Plain-text document sources:
══════════

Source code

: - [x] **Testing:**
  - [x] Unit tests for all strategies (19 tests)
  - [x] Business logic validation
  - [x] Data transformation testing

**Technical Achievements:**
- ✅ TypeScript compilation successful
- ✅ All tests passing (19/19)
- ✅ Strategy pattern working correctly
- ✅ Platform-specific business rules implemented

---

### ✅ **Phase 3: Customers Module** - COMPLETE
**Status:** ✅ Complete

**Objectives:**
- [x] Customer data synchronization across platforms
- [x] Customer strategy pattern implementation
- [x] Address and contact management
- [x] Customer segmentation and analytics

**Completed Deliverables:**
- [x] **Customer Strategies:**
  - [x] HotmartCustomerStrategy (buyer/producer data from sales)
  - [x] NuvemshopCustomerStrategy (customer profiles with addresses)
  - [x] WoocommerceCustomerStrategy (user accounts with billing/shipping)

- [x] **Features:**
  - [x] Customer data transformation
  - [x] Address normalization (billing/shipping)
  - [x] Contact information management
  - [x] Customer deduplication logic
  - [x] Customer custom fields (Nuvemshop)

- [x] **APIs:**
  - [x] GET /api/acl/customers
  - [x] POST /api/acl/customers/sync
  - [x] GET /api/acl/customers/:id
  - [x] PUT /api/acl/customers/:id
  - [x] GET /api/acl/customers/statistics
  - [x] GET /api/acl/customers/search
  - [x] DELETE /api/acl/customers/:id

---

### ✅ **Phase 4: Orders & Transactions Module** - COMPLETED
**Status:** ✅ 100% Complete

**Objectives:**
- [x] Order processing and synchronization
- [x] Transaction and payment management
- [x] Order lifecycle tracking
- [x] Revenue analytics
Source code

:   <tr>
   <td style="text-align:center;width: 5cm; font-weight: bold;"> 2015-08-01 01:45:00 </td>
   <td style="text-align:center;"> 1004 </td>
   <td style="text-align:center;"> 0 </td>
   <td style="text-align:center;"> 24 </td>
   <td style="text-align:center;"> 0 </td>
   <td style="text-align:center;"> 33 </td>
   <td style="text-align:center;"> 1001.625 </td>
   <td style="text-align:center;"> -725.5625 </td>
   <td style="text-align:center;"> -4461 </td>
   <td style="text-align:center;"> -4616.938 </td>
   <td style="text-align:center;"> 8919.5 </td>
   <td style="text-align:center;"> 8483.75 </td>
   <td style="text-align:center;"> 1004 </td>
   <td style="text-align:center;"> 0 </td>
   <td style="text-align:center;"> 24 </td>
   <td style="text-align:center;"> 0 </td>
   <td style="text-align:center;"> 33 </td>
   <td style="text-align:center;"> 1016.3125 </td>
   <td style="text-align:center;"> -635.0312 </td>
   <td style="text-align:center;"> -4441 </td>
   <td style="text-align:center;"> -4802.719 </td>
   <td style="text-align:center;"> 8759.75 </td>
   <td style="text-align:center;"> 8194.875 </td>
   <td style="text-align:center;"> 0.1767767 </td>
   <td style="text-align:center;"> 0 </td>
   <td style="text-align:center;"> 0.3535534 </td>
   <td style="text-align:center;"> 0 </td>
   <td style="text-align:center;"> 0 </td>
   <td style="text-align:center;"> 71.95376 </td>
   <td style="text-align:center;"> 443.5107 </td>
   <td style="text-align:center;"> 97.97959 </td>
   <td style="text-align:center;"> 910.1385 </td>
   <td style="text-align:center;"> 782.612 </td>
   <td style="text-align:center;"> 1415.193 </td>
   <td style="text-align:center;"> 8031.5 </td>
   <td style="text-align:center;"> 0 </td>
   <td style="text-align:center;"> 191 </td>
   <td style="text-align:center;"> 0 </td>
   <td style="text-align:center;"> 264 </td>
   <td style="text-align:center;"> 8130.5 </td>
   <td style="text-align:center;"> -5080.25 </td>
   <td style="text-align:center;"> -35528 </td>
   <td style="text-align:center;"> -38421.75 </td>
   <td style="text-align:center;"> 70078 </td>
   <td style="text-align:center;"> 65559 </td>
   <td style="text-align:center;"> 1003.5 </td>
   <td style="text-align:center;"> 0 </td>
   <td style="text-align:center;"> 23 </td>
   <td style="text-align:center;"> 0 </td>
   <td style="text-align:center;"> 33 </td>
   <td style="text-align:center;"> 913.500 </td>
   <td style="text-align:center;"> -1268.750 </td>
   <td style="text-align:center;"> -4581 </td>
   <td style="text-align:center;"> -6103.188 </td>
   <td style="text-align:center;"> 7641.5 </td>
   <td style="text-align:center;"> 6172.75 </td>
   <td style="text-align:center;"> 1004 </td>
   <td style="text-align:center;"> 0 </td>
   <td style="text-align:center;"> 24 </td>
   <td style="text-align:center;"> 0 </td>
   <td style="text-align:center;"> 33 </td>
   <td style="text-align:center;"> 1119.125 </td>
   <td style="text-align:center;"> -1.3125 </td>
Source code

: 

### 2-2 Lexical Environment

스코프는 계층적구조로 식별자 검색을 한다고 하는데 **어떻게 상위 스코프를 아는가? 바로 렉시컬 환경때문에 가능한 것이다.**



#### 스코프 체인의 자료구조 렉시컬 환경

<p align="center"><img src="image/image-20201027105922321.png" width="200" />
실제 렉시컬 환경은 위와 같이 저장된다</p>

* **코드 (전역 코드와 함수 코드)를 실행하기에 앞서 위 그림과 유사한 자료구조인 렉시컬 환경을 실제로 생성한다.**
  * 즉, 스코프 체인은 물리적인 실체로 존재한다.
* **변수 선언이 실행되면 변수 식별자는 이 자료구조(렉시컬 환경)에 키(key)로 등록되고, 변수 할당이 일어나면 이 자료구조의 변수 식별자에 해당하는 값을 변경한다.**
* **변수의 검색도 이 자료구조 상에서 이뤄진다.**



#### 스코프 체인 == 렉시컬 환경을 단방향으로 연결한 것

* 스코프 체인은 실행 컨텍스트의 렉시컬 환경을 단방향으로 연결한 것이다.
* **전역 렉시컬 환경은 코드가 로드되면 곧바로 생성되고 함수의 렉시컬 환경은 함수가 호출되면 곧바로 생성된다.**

══════════

* [INSTRUCTION]: List each line in the records that includes the string "width".

* [TASK OUTPUT]:
   <td style="text-align:center;width: 5cm; font-weight: bold;"> 2015-08-01 01:45:00 </td>
<p align="center"><img src="image/image-20201027105922321.png" width="200" />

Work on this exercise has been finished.